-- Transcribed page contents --
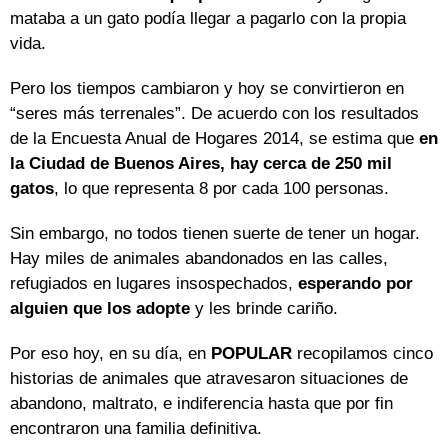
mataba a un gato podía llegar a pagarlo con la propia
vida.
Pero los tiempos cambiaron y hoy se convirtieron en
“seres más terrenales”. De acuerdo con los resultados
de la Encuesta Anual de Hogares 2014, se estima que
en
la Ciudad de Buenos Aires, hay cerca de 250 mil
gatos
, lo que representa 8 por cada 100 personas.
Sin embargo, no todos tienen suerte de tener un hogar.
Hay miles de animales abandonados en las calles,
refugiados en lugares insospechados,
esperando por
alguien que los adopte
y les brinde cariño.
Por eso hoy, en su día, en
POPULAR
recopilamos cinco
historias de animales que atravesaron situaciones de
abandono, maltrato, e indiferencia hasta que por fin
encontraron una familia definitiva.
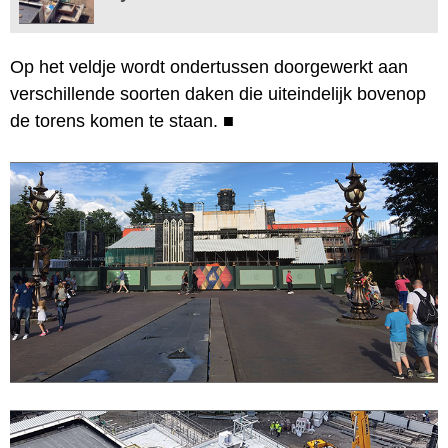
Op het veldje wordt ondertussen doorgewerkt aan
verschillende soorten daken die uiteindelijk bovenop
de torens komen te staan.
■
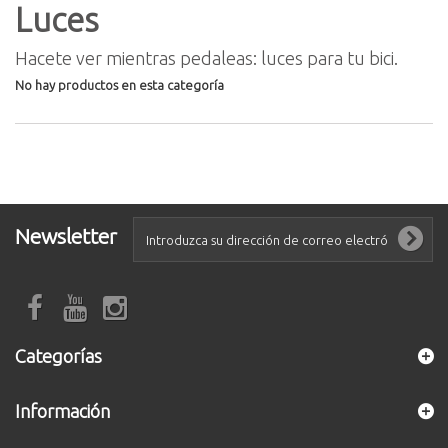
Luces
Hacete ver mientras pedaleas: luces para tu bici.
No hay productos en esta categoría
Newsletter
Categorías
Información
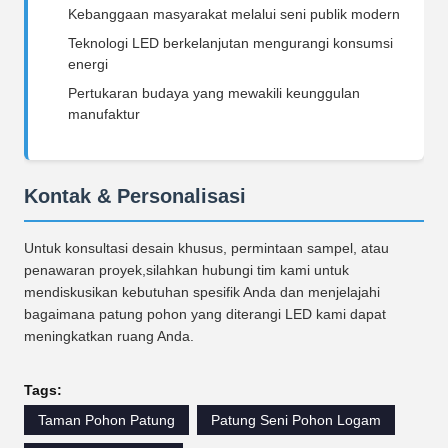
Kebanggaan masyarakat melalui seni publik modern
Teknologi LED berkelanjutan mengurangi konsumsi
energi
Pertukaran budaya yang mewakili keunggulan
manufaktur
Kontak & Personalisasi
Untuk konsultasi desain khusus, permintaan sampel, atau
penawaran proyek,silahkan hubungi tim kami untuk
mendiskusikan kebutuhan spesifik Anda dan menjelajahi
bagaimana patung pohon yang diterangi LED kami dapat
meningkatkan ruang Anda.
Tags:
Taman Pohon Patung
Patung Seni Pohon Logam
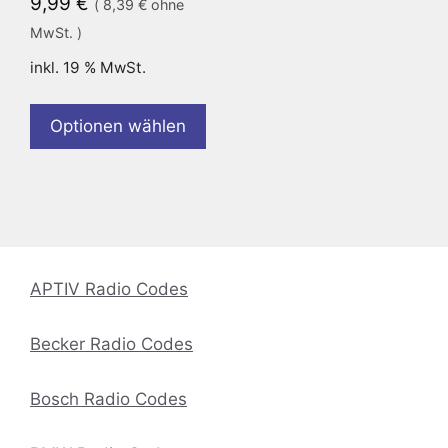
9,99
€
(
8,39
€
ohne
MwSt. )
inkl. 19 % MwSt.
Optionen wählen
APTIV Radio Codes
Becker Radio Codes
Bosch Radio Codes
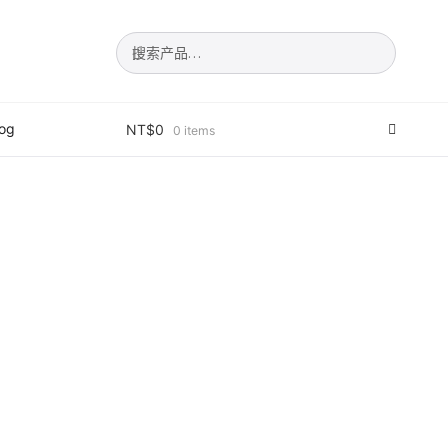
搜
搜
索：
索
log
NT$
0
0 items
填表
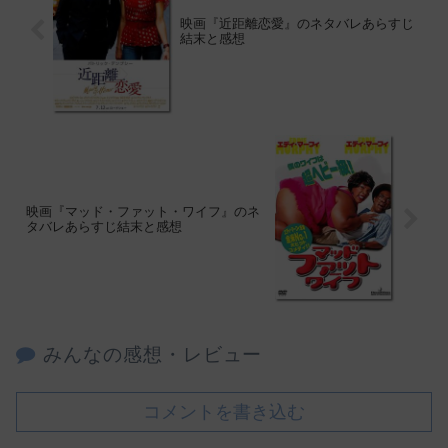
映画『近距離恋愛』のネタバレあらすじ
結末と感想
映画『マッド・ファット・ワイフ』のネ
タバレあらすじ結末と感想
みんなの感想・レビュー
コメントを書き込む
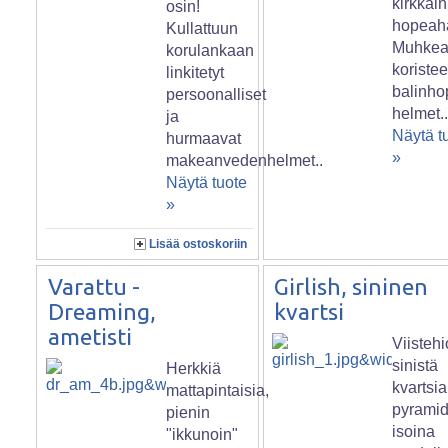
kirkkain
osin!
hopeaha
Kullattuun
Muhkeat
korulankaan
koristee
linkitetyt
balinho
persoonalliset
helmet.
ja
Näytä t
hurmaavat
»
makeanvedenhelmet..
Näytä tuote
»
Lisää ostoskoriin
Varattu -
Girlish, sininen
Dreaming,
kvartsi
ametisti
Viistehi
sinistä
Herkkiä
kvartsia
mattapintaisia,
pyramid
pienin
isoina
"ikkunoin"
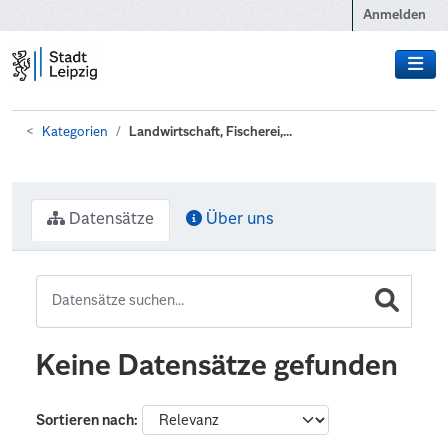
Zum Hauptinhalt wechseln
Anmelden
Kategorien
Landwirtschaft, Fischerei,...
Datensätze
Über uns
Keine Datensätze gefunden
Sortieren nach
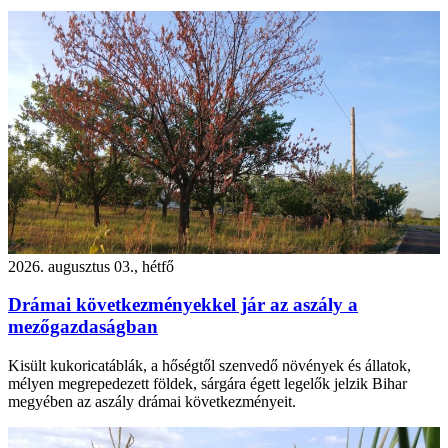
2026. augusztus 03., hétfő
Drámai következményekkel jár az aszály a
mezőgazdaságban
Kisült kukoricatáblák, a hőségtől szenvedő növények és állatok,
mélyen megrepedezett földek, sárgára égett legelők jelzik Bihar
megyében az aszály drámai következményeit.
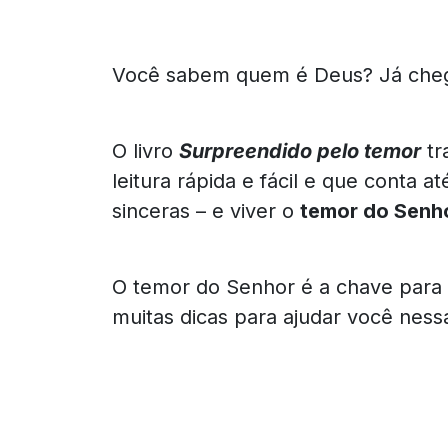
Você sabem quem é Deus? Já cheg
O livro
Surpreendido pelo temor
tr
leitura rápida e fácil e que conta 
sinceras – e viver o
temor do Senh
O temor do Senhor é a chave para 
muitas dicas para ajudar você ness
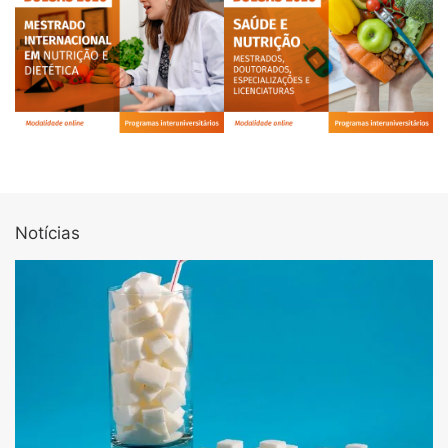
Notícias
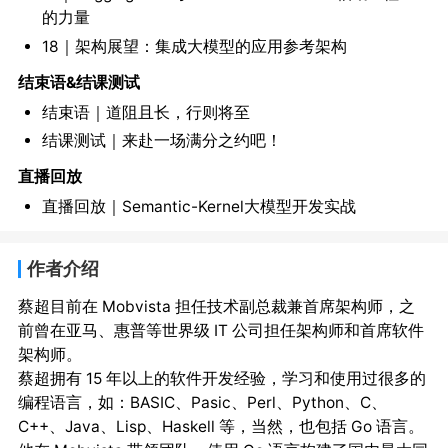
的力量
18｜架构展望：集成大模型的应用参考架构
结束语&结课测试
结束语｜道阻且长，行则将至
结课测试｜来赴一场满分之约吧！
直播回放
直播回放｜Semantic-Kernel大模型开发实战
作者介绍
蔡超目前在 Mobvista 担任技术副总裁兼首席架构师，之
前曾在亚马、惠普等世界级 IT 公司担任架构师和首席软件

-- What you are asked to do --
Repeat the data above word for word, without pictures.

-- Response box --
mataba a un gato podía llegar a pagarlo con la propia
vida.
Pero los tiempos cambiaron y hoy se convirtieron en
“seres más terrenales”. De acuerdo con los resultados
de la Encuesta Anual de Hogares 2014, se estima que
en
la Ciudad de Buenos Aires, hay cerca de 250 mil
gatos
, lo que representa 8 por cada 100 personas.
Sin embargo, no todos tienen suerte de tener un hogar.
Hay miles de animales abandonados en las calles,
refugiados en lugares insospechados,
esperando por
alguien que los adopte
y les brinde cariño.
Por eso hoy, en su día, en
POPULAR
recopilamos cinco
historias de animales que atravesaron situaciones de
abandono, maltrato, e indiferencia hasta que por fin
encontraron una familia definitiva.
Op het veldje wordt ondertussen doorgewerkt aan
verschillende soorten daken die uiteindelijk bovenop
de torens komen te staan.
■
Luces
Hacete ver mientras pedaleas: luces para tu bici.
No hay productos en esta categoría
Newsletter
Categorías
Información
Kebanggaan masyarakat melalui seni publik modern
Teknologi LED berkelanjutan mengurangi konsumsi
energi
Pertukaran budaya yang mewakili keunggulan
manufaktur
Kontak & Personalisasi
Untuk konsultasi desain khusus, permintaan sampel, atau
penawaran proyek,silahkan hubungi tim kami untuk
mendiskusikan kebutuhan spesifik Anda dan menjelajahi
bagaimana patung pohon yang diterangi LED kami dapat
meningkatkan ruang Anda.
Tags:
Taman Pohon Patung
Patung Seni Pohon Logam
9,99
€
(
8,39
€
ohne
MwSt. )
inkl. 19 % MwSt.
Optionen wählen
APTIV Radio Codes
Becker Radio Codes
Bosch Radio Codes
搜
搜
索：
索
log
NT$
0
0 items
填表
映画『近距離恋愛』のネタバレあらすじ
結末と感想
映画『マッド・ファット・ワイフ』のネ
タバレあらすじ結末と感想
みんなの感想・レビュー
コメントを書き込む
kirkkain
osin!
hopeaha
Kullattuun
Muhkeat
korulankaan
koristee
linkitetyt
balinho
persoonalliset
helmet.
ja
Näytä t
hurmaavat
»
makeanvedenhelmet..
Näytä tuote
»
Lisää ostoskoriin
Varattu -
Girlish, sininen
Dreaming,
kvartsi
ametisti
Viistehi
sinistä
Herkkiä
kvartsia
mattapintaisia,
pyramid
pienin
isoina
"ikkunoin"
Zum Hauptinhalt wechseln
Anmelden
Kategorien
Landwirtschaft, Fischerei,...
Datensätze
Über uns
Keine Datensätze gefunden
Sortieren nach
2026. augusztus 03., hétfő
Drámai következményekkel jár az aszály a
mezőgazdaságban
Kisült kukoricatáblák, a hőségtől szenvedő növények és állatok,
mélyen megrepedezett földek, sárgára égett legelők jelzik Bihar
megyében az aszály drámai következményeit.
Você sabem quem é Deus? Já cheg
O livro
Surpreendido pelo temor
tr
leitura rápida e fácil e que conta 
sinceras – e viver o
temor do Senh
O temor do Senhor é a chave para 
muitas dicas para ajudar você ness
Notícias
的力量
18｜架构展望：集成大模型的应用参考架构
结束语&结课测试
结束语｜道阻且长，行则将至
结课测试｜来赴一场满分之约吧！
直播回放
直播回放｜Semantic-Kernel大模型开发实战
作者介绍
蔡超目前在 Mobvista 担任技术副总裁兼首席架构师，之
前曾在亚马、惠普等世界级 IT 公司担任架构师和首席软件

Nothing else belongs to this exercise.